A 'tenderhearted' young man creates a remarkable performing clock which the judges agree is 'the most incredible thing' until a 'tall, strong, bony fellow' comes forward and smashes it to pieces. '"Destroying a work of art like that," said the judges. "Yes, that is the most incredible thing!"'

Andersen doesn't finish there, though I will allow you to discover the end for yourself. In her introduction to the Penguin Classics edition of Andersen's Fairy Tales (2004), editor Jackie Wullschlager notes: 'In his anxiety over the future of civilised values in a changing world, Anderson is one of us. To current readers, echoes of war and the terrorist attacks across Europe, the United States, Asia and the Middle East with which the twenty-first century opened, sound throughout the tale.

'The battle between culture and aggression, though, is timeless. The story was inspired by the Franco-Prussian conflicts of the 1860s and 1870s, but between 1940 and 1945, during the Second World War, it was widely circulated, with anti-Nazi illustrations, among the Danish Resistance to German Occupation.'

No wonder the tale appealed to Pet Shop Boys. The great Dane has had his stories adapted as ballets before, notably for the eponymous production in Powell and Pressburger's The Red Shoes (1948), but this seems to have struck a chord for Neil Tennant and Chris Lowe.

In an interview with the BBC, choreographer De Frutos says he heard 'Russian Constructivists, 1920s marches, militaristic stuff' in the score. Tennant is famously fascinated by Balkan politics and Russian history, a theme that pops up in Pet Shop Boys' first hit West End Girls (1984), with its reference to 'the Finland Station' (where Lenin arrived from Germany in 1917), through the choirs on the Bilingual album (1996) to their 2005 soundtrack for Battleship Potemkin (from 1925).

Then there is Andersen as a conflicted figure, apparently bisexual though some claim he remained a virgin his entire life (despite being a regular frequenter of prostitutes, in which case - as Michael Booth wonders in his 2005 travel biography of Andersen, Just as Well I'm Leaving - what was he doing with them?).

Andersen was self-obsessed and ambitious and must have cut a striking figure: tall and gangly, with giant hands and feet, he was also cursed with a protuberant proboscis and razor-like teeth, which prompted one friend to dub him the 'crane'. Despite being a highly strung hypochondriac prone to 'passport panic', he was remarkably well travelled, though he sounds like a tiresome companion.

In 1857, he stayed with Charles Dickens at the latter's home in Gad's Hill, Kent.

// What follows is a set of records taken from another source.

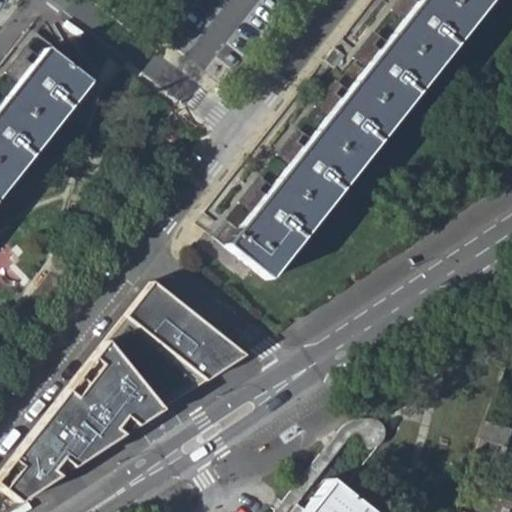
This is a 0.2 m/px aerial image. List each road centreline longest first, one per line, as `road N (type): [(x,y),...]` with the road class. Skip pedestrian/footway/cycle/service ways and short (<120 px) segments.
road 1 (primary): [(293,378),(511,232)]
road 2 (residential): [(0,429),(145,252)]
road 3 (residential): [(65,0),(239,136)]
road 4 (residential): [(145,252),(293,378)]
road 5 (residential): [(239,136),(345,0)]
road 6 (residential): [(145,252),(239,136)]
road 7 (primary): [(171,457),(293,378)]
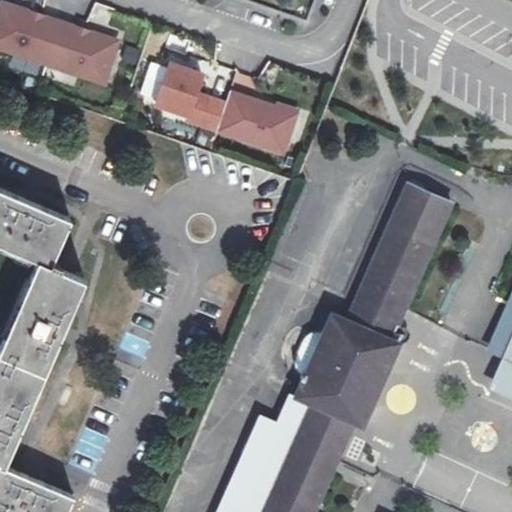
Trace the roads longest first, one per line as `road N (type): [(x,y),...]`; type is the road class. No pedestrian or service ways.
road 1 (residential): [(93,511),(203,274),(201,227),(0,143)]
road 2 (residential): [(151,0),(285,46),(319,44),(340,25),(349,0)]
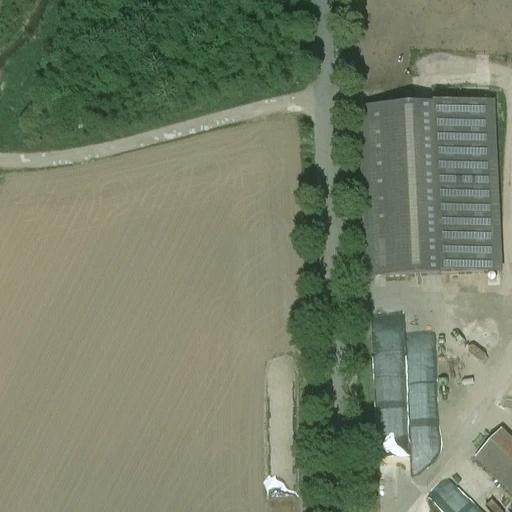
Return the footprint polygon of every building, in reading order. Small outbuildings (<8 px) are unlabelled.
[(491,104),(434,106),(442,277),(499,274),(491,104)] [(434,106),(361,110),(369,280),(442,277),(434,106)] [(383,487),(413,487),(410,404),(395,404),(395,390),(380,390),(383,487)] [(511,439),(502,430),(476,458),(511,493),(511,439)] [(448,478),(486,511),(511,511),(511,505),(463,461),(448,478)]
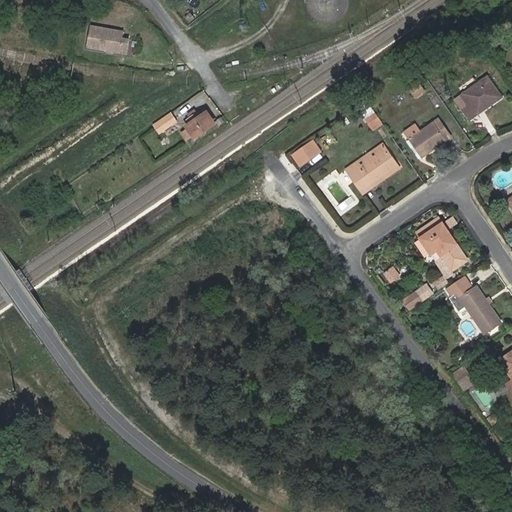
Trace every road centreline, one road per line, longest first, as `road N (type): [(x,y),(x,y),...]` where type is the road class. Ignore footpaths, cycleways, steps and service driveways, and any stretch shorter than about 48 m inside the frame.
road 1 (tertiary): [(248,511),(132,435),(0,266)]
road 2 (residential): [(345,252),(511,474)]
road 3 (tertiary): [(230,107),(149,0)]
road 4 (residential): [(449,180),(345,252)]
road 5 (residential): [(269,153),(345,252)]
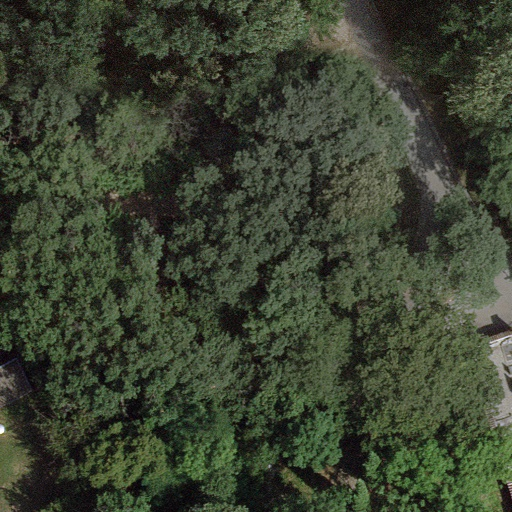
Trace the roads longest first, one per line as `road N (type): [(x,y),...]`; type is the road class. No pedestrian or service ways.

Following Andersen's departure, Dickens posted the following note on his bedroom door: 'Hans Andersen slept in this room for five weeks - which seemed to the family AGES.'

Andersen was also terrified he might die in a fire so carried a nine-metre rope in his trunk on his travels to escape from any building. I was in Copenhagen in 2005 (to track down the main songwriter of Danish band Gangway), the 200th anniversary of Andersen's birth, and was happy to see his travelling case displayed in the airport.